Gilson Dipp fez essas considerações ao julgar, como relator, mais um dos inúmeros pedidos de habeas corpus que se avolumam no STJ. Dessa vez, a ordem havia sido impetrada em favor de Lucio Ruedas Busto, ligado ao narcotráfico internacional controlado pelo Cartel de Juarez, do México, e que foi preso e condenado por lavagem de dinheiro e naturalização falsa no Brasil – onde usava o nome de Ernesto Plascencia San Vicente.
Cidadão mexicano, acusado de trazer ao país e aplicar US$ 3 milhões de origem ilícita, o réu foi condenado em Curitiba (PR) e, após apelação, teve a pena fixada em sete anos e seis meses de reclusão pelo Tribunal Regional Federal da 4ª Região (TRF4). Além de um recurso especial que tramita no STJ, sua defesa impetrou habeas corpus para trancar a ação penal ou anular o processo. O pedido foi rejeitado de forma unânime pela Quinta Turma do STJ, conforme proposta do relator.
A despeito da jurisprudência firme e sólida do STJ e dos demais tribunais do país de reconhecimento do habeas corpus como instrumento de proteção das garantias individuais, sendo a própria jurisprudência uma dessas garantias, não foi a primeira vez que o ministro Dipp criticou a enxurrada de habeas corpus utilizados como substitutivos de recursos regulares. O que o fez voltar ao tema foi a própria argumentação do impetrante, que recolocou em discussão uma tese que já havia sido apreciada pelo STJ em recurso especial sobre o mesmo caso.
“Chances ampliadas”
“Nunca é demais realçar que o recurso especial tem balizas muito mais rigorosas que o habeas corpus. Enquanto este não está sujeito a prazos e nem, como regra, reclama o prequestionamento, aquele, ao contrário, se sujeita a inúmeros requisitos”, reconheceu o impetrante. Segundo ele, as regras “menos estreitas” do habeas corpus, em comparação com as do recurso especial, “ampliam as chances da defesa”.

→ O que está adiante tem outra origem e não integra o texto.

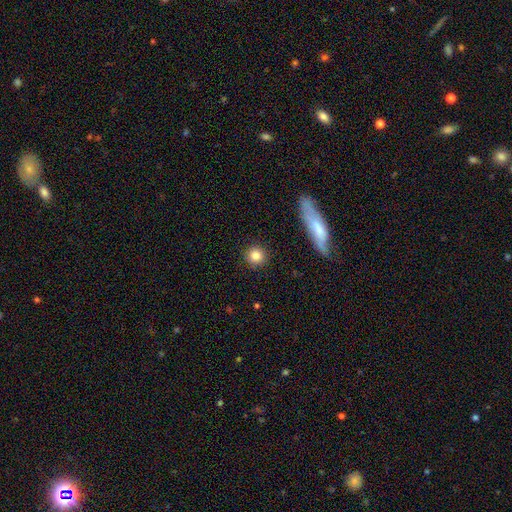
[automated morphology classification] Smooth or featured? Predicted: smooth (p=0.83). How rounded? Predicted: round (p=0.94). Merging? Predicted: none (p=0.91).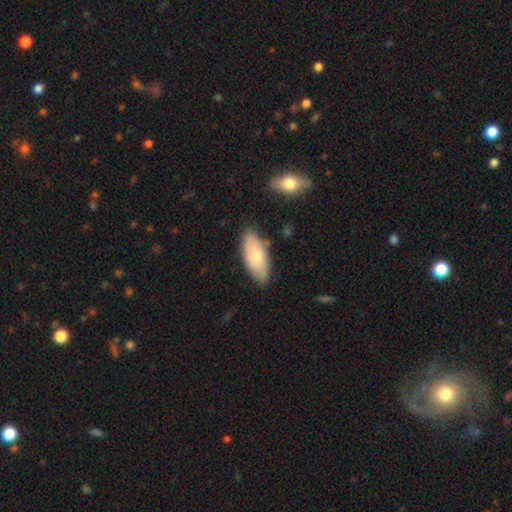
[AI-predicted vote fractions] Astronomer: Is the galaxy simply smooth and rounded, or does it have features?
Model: smooth — 65%.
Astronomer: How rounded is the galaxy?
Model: in between — 87%.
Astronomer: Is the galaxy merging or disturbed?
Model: none — 75%.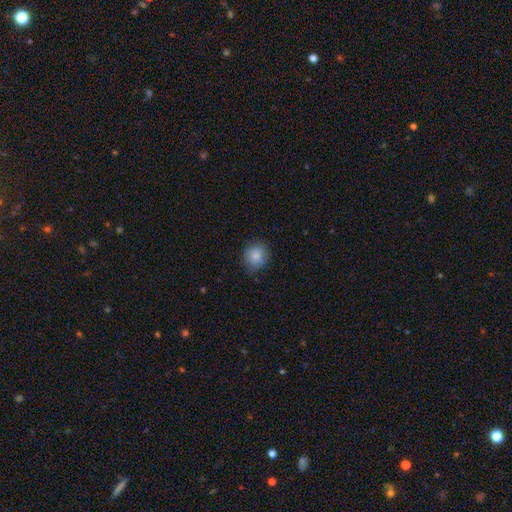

Para o relator, o uso do habeas corpus – um instrumento amplo e quase sem limites, reservado a situações excepcionais – não deve generalizar-se com o propósito de “compelir a Corte a apreciar temas que, no recurso especial, porventura não poderia abordar sem as restrições naturais dessa espécie recursal”. O ministro disse que a impetração do habeas corpus em favor de Lucio Ruedas Busto estava cumprindo “obliquamente” uma função que o regime recursal reservou a outros mecanismos legais, “previstos e estruturados racionalmente para alcançar os resultados institucionais”.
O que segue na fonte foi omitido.